- Film poster
- Directed by: Dwight Yoakam
- Written by: Dwight Yoakam; Stan Bertheaud; Otto Felix; Dennis Hackin;
- Produced by: Gray Frederickson; Darris Hatch;
- Starring: Dwight Yoakam; Billy Bob Thornton; Vince Vaughn; Bridget Fonda; Peter Fonda; Paul Reubens; Bud Cort; Michael Jeter; Bo Hopkins; Luke Askew; Joe Ely;
- Cinematography: James Glennon
- Edited by: Robert A. Ferretti Mike Murphy
- Music by: Dwight Yoakam (Additional music by Jim Latham)
- Production companies: Delta Deuce Films Goldmount Pictures Movie Mongrel Trimark Pictures
- Distributed by: August Entertainment Blue steel Releasing Emerald Geneon Entertainment Jigsaw Entertainment Phaedra Cinema
- Release dates: January 28, 2000 (Slamdance); December 15, 2000 (United States);
- Running time: 132 minutes
- Country: United States
- Language: English
- Budget: $4,000,000
- Box office: $28,149

= South of Heaven, West of Hell =

2000 American Western film

South of Heaven, West of Hell is a 2000 American Western film starring Dwight Yoakam, who also co-wrote, directed, and scored the film.
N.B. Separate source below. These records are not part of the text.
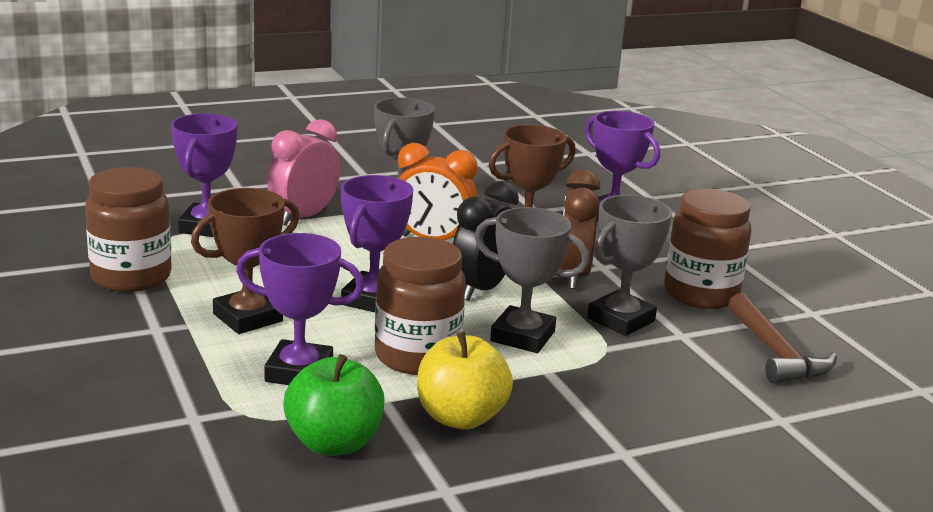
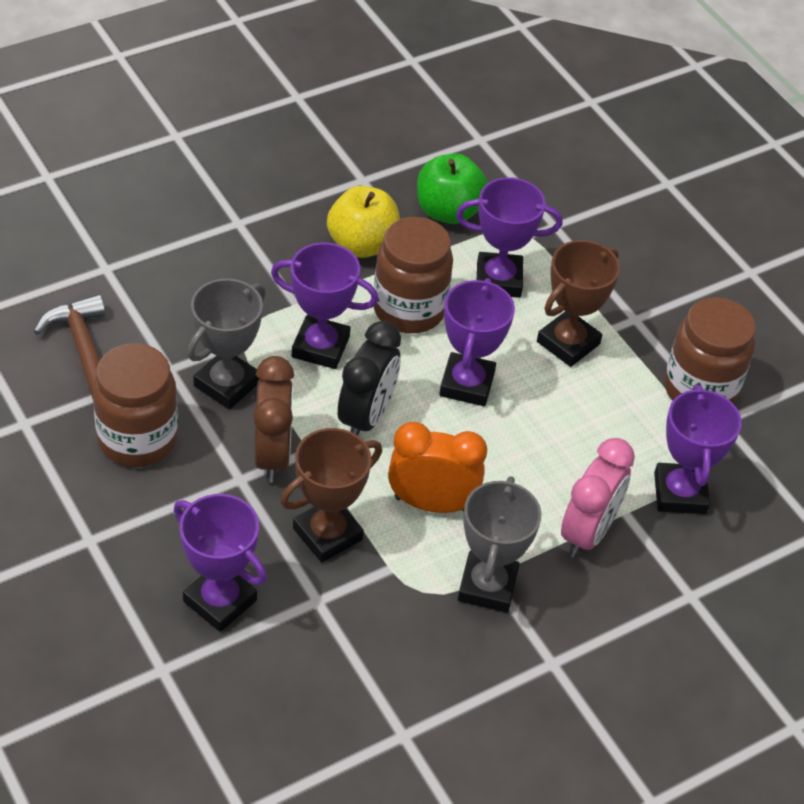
camera: 170 degrees right, 25 degrees up
(522, 336) = (320, 347): grey trophy -> purple trophy

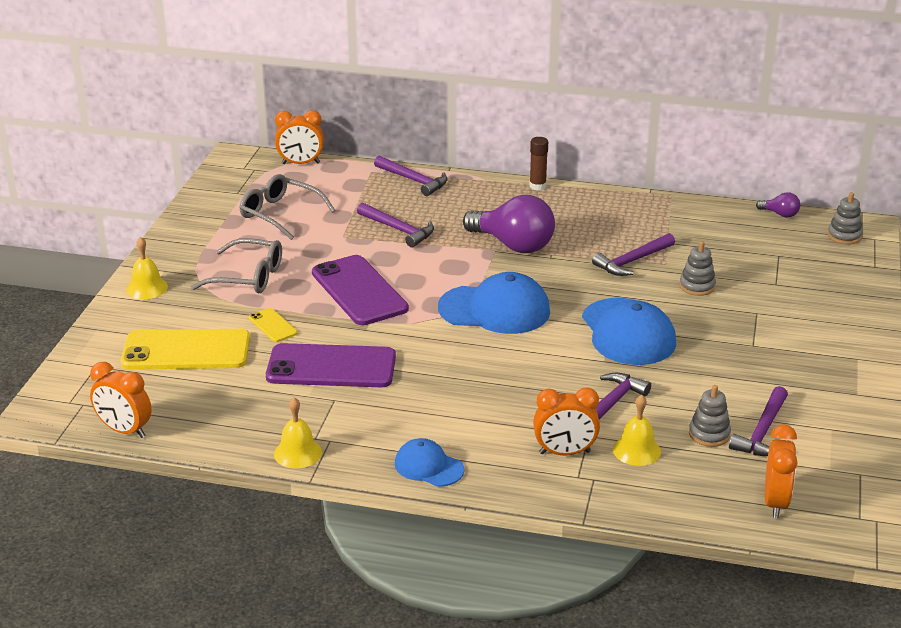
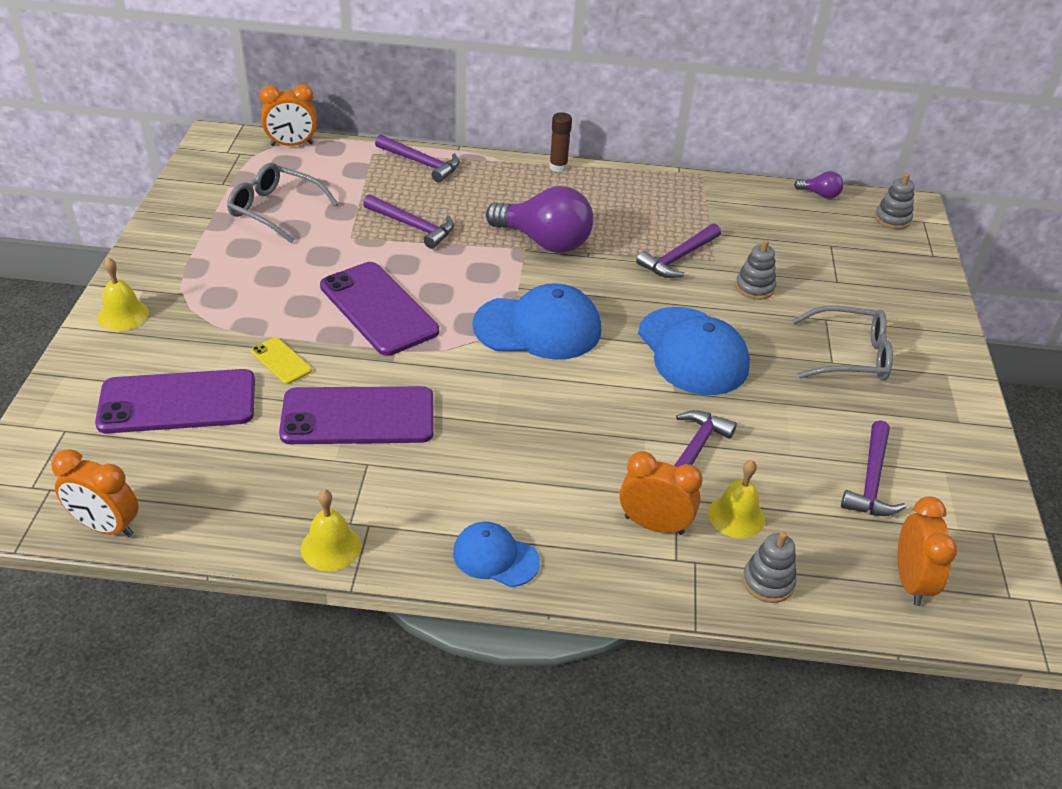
camera: 10 degrees left, 10 degrees up
(186, 351) = (177, 402): yellow phone -> purple phone
(247, 277) = (244, 295): grey glasses -> grey glasses (849, 356)
(565, 453) = (654, 525): orange clock -> orange clock turned 150 degrees counterclockwise
(709, 434) = (813, 487): grey stacking toy -> grey stacking toy (768, 582)

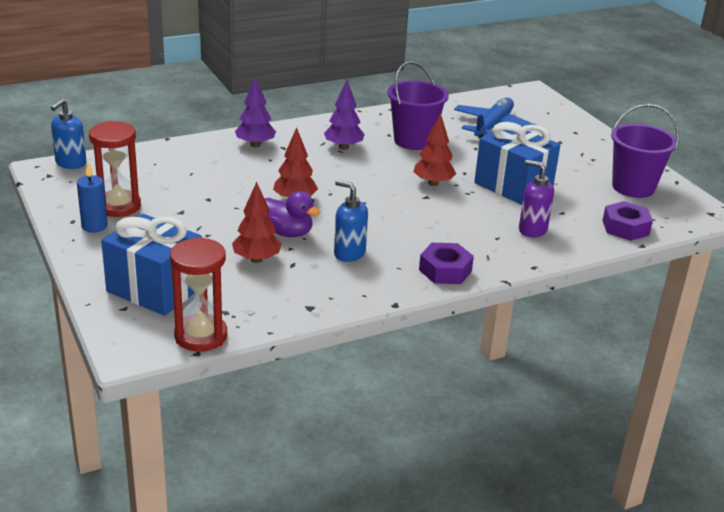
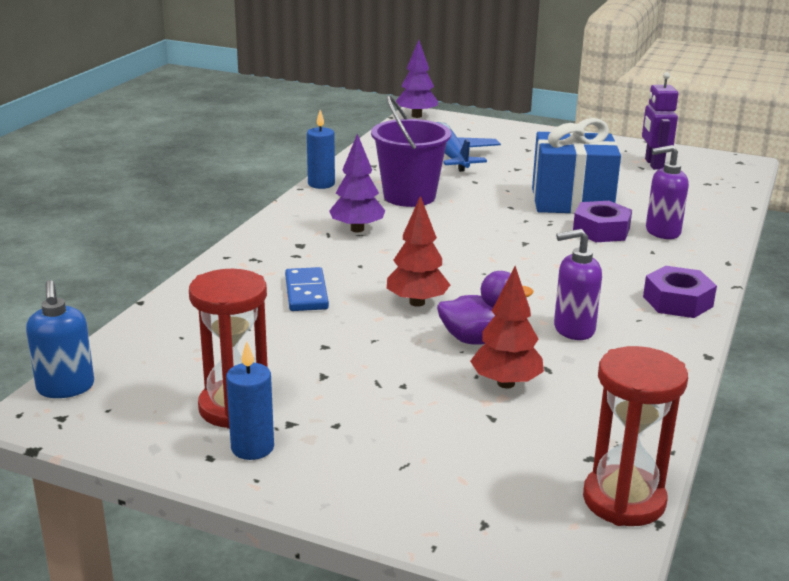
camera: 40 degrees left, 5 degrees down
(155, 289) = (472, 479): blue gift -> none
(250, 169) = (306, 293): none -> blue domino
(255, 145) = (261, 265): purple tree -> purple tree (416, 116)
(349, 253) = (573, 329): blue soap dispenser -> purple soap dispenser
(376, 112) = (321, 184): none -> blue candle
(433, 183) = (505, 228): red tree -> none
(625, 227) = (715, 198): purple nut -> purple nut (601, 230)
(633, 187) = (653, 164): purple bucket -> purple robot

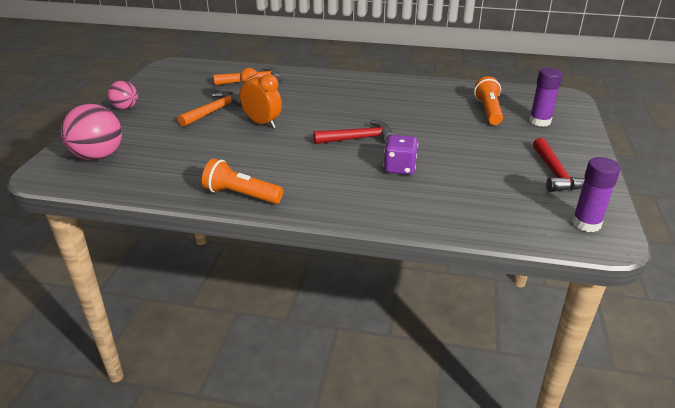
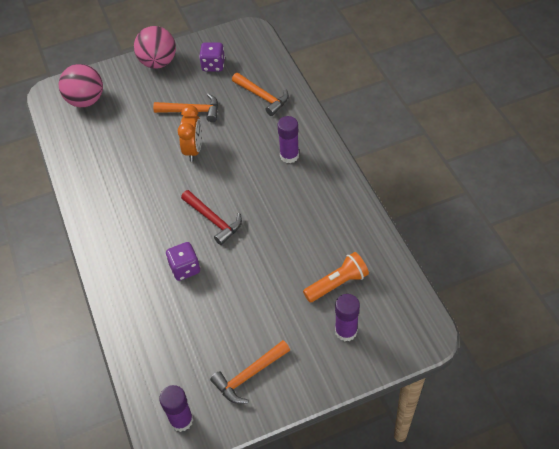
camera: 60 degrees right, 20 degrees up
(125, 108) = (158, 62): pink ball -> pink ball, size x1.68
(179, 88) = (213, 65): none -> purple dice
(241, 195) = (89, 201): orange flashlight -> none
(332, 90) = (289, 156): none -> purple glue stick
(555, 173) = (249, 375): red hammer -> orange hammer

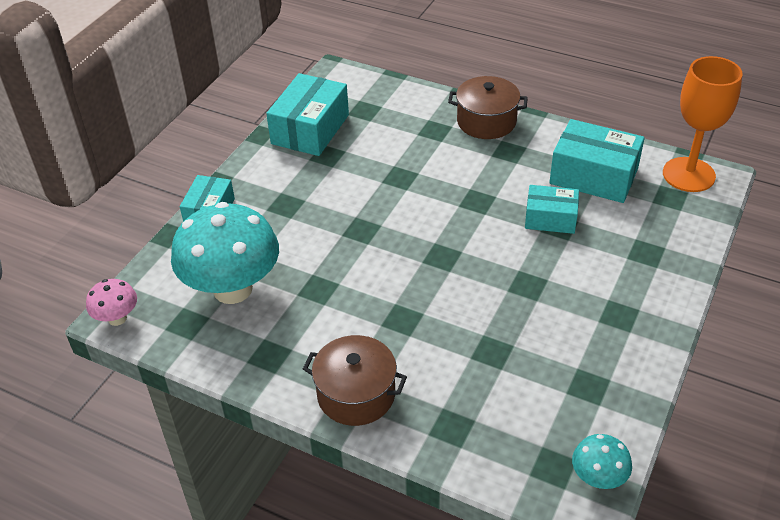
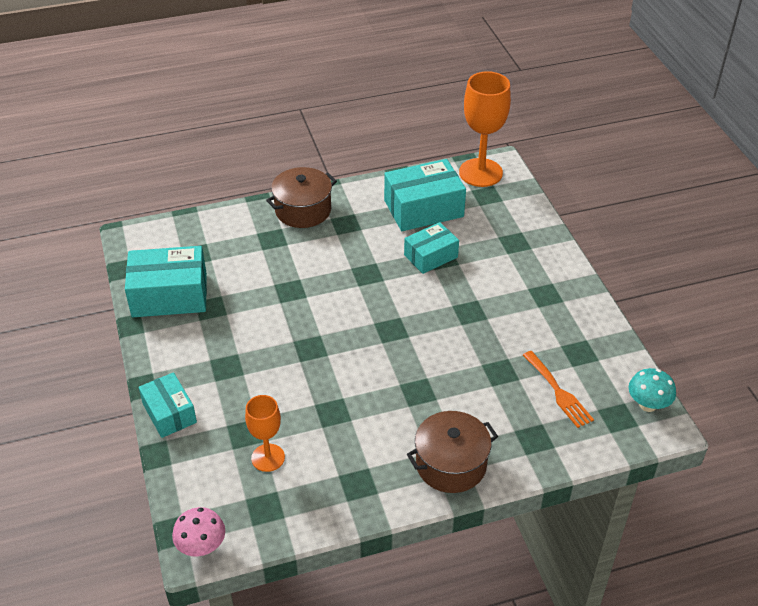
camera: 45 degrees left, 0 degrees up
(232, 289) = (268, 458): turquoise mushroom -> orange goblet
(310, 129) = (169, 295): turquoise box -> turquoise box turned 75 degrees counterclockwise
(524, 405) = (558, 392): none -> orange fork

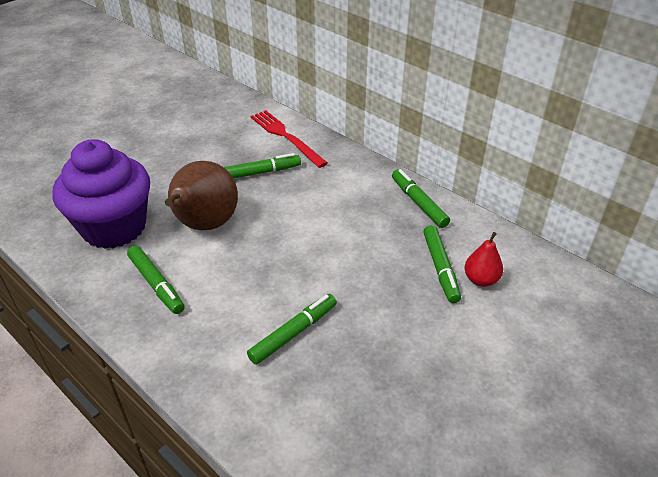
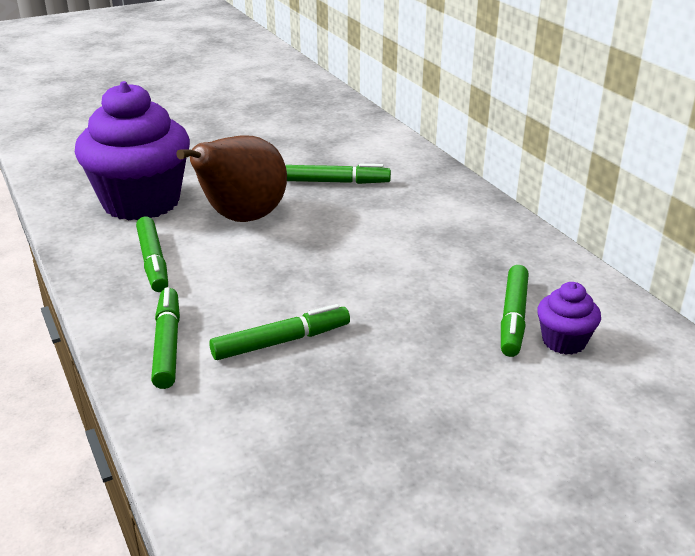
camera: 20 degrees right, 10 degrees down
(286, 137) = (389, 154): red fork -> none
(419, 203) = (522, 246): green marker -> green marker (167, 345)
(481, 280) = (564, 341): red pear -> purple cupcake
The film follows Valentine Casey (Yoakam), a Marshal in the Arizona territory when he receives a surprise visit from his outlaw adoptive father (Luke Askew) on Christmas Eve 1907. This stands as the only film Yoakam has starred in, written and directed.

The film premiered on the closing night of the 2000 Slamdance Film Festival, and released in theatres on December 15, 2000.

==Plot==
Valentine Casey is the marshal of the New Mexico town of Los Tragos. On Christmas Eve, 1907, Los Tragos is overrun by a violent gang. Casey retreats to the Arizona desert and then to the town of Dunfries where he becomes involved with a blacksmith's beautiful niece. The gang then descends upon Dunfries where Casey must at last stand his ground.

==Cast==
- Dwight Yoakam as Valentine Casey
- Billy Bob Thornton as Brigadier Smalls
- Vince Vaughn as Taylor Henry
- Bridget Fonda as Adalyne Dunfries
- Peter Fonda as Bill "Shoshonee Bill"
- Paul Reubens as Arvid Henry
- Bud Cort as Agent Otts
- Michael Jeter as Uncle Jude
- Bo Hopkins as Dr. Angus "Doc" Dunfries
- Luke Askew as Leland Henry
- Joe Ely as Paul "Petrified Paul"
- Warren Zevon as Babcock

==Production==
Shortly before production began, the financier backed out and Yoakam made the decision to finance the film on his own, partially through the sale of his home in Malibu. His production company (A Cast of Strays) ultimately filed for Chapter 11 bankruptcy protection, and several crew members registered complaints with unions and filed lawsuits in small claims court against the company. Yoakam said it was "the hardest experience I've ever gone through in my professional life in terms of executing art". To help pay off the debt accrued while making the movie, Yoakam hired a cheaper backing band in 2002, which resulted in a falling out with his longtime producer, bandleader, and guitarist Pete Anderson. Yoakam originally meant Vincent Gallo to play the lead rather than himself. Nor was he intending to direct it.

==Reception==
On Rotten Tomatoes, the film has a 14% approval rating, based on 7 reviews with an average rating of 3.50 out of 10. On Metacritic the film has a score of 22% based on reviews from 6 critics, indicating "generally unfavorable reviews".

Robert Koehler of Variety said that the film "lacks the critical ingredients of shape, consistent tone, rhythm and economy that would make this truly old-fashioned oater into a lean, compelling adventure". He added that "there's no grace to the interplay of images and emotions. At every step, the filmmakers seem unable to pull off an exaggerated horse opera, and they never know when to pull the plug on scenes that are going nowhere". Writing for Film Threat, Michael Dequina said in his review that "watching Yoakam's film...is like eating a shit sandwich. The title may be a cutesy joke describing someplace close to hell, but make no mistake—this film is hell."